One factor that is often overlooked is the identification of possible friction points in the relationship. Both the client and the provider will have some ideas of friction points that may rise during the course of the relationship. There will be some surprises due to the uniqueness of the activity or other unforeseen circumstances; but there will also be some more or less predictable events.
Obviously, in developing the contract, the first step will be to identify and remove as many possible friction points as possible. Simply agree that certain things will not happen. This will eliminate some, but not all of the possible later disagreements. As elementary as it may sound, an excellent method of preparing for the inevitable is to play a “What If?” game. The parties should sit down together, ask the questions, and jointly formulate the answers. This should result in some provisions in the contract for some of the more critical possibilities. For example, what if:
- The information given to the provider turns out to be incorrect or incomplete?
- Either firm files for bankruptcy?
- Either firm is acquired by another?
- There are major changes in the provider management structure?
- Performance deteriorates?
- Customer complaints exceed acceptable limits?
- Expectations change or become unclear?
- Severe personality, management, or cultural conflicts develop?
- The client falls behind in payment for services?
- The lead provider loses control over subcontractors?
- The provider begins to run an unsafe or unsanitary operation?
- The provider demands an immediate price increase?
- The arrangement simply does not work anymore?
The discussion will not provide all the possible questions and certainly not all the possible answers, but will however, stimulate open thinking prior to the execution of the contract.
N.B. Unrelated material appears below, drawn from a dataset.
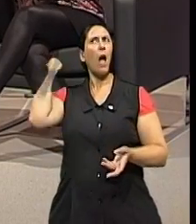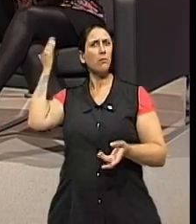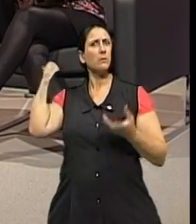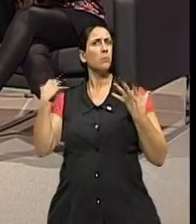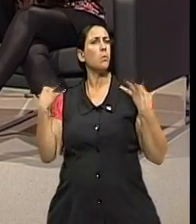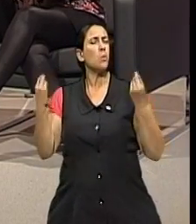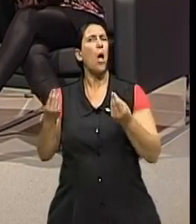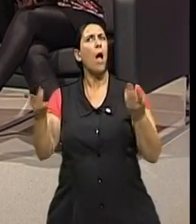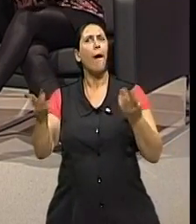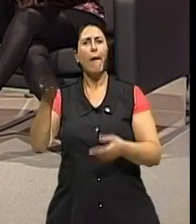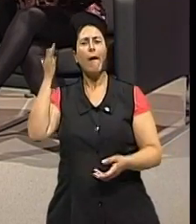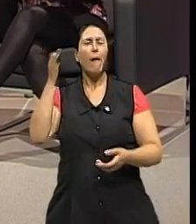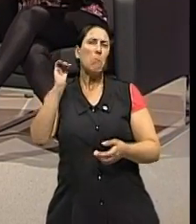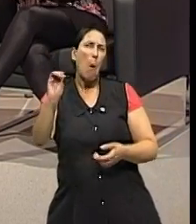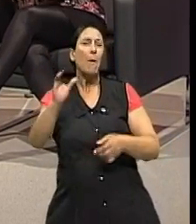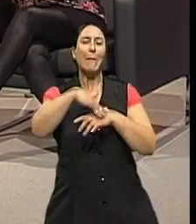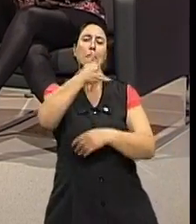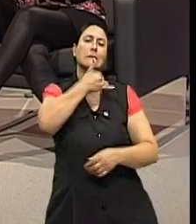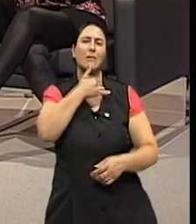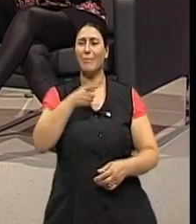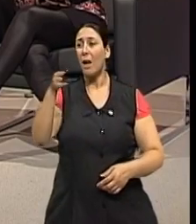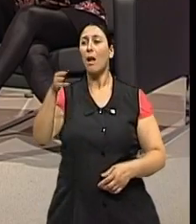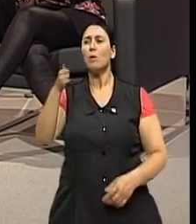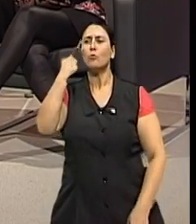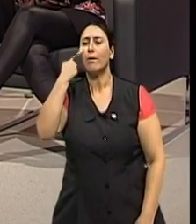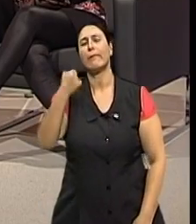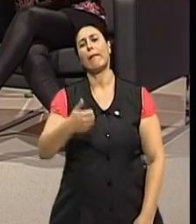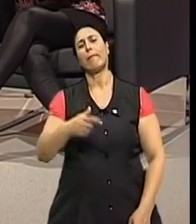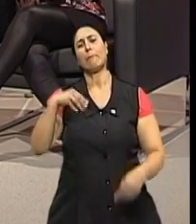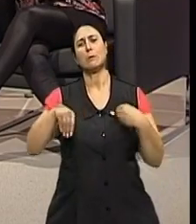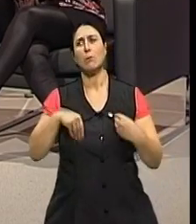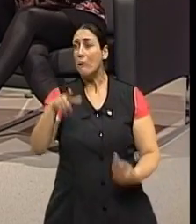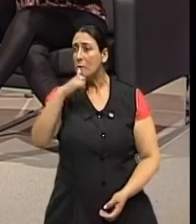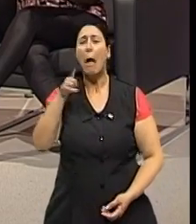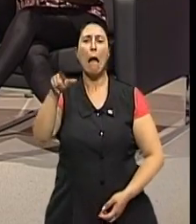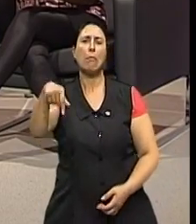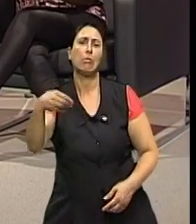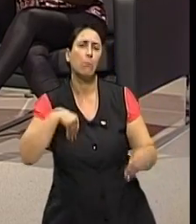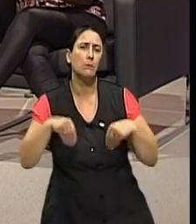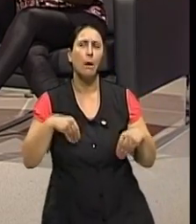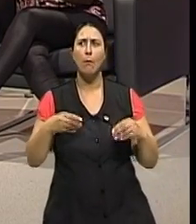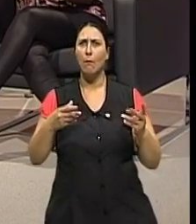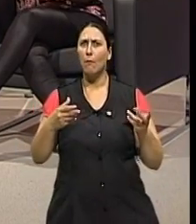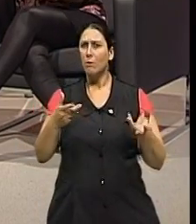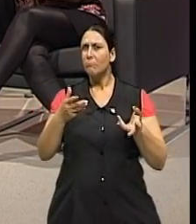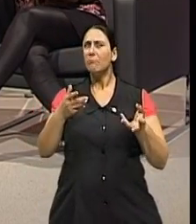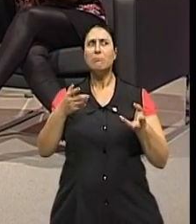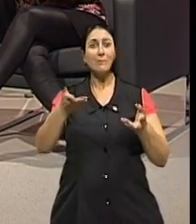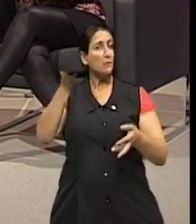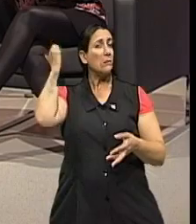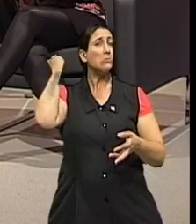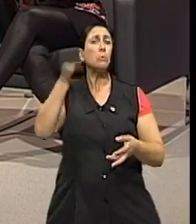Mas tudo era depressão. Ficou triste a depressão, está chorando a depressão. Sim. Comumente as pessoas falavam isso. Isso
A simple paragraph or two may save hours of disagreement at a later date.
For example, the client and provider may want to agree at the outset, that if the account profile turns out to be significantly different than that on which the contract is based,
parts of the agreement can be re-opened at the end of a predetermined period. Or, if service deteriorates to an unacceptable level, the contract can provide for the assumption of operational responsibility by the client or another provider.
When dealing with possible conflicts, clarity and honesty are the basic ingredients of a successful outsourcing relationship. The ultimate objective should be to conduct the relationship on a business-like basis without the complicating factor of human emotion. When difficulties arise, emotions can run high. A predetermined course of action will go a long way toward keeping both business and personal relationships intact.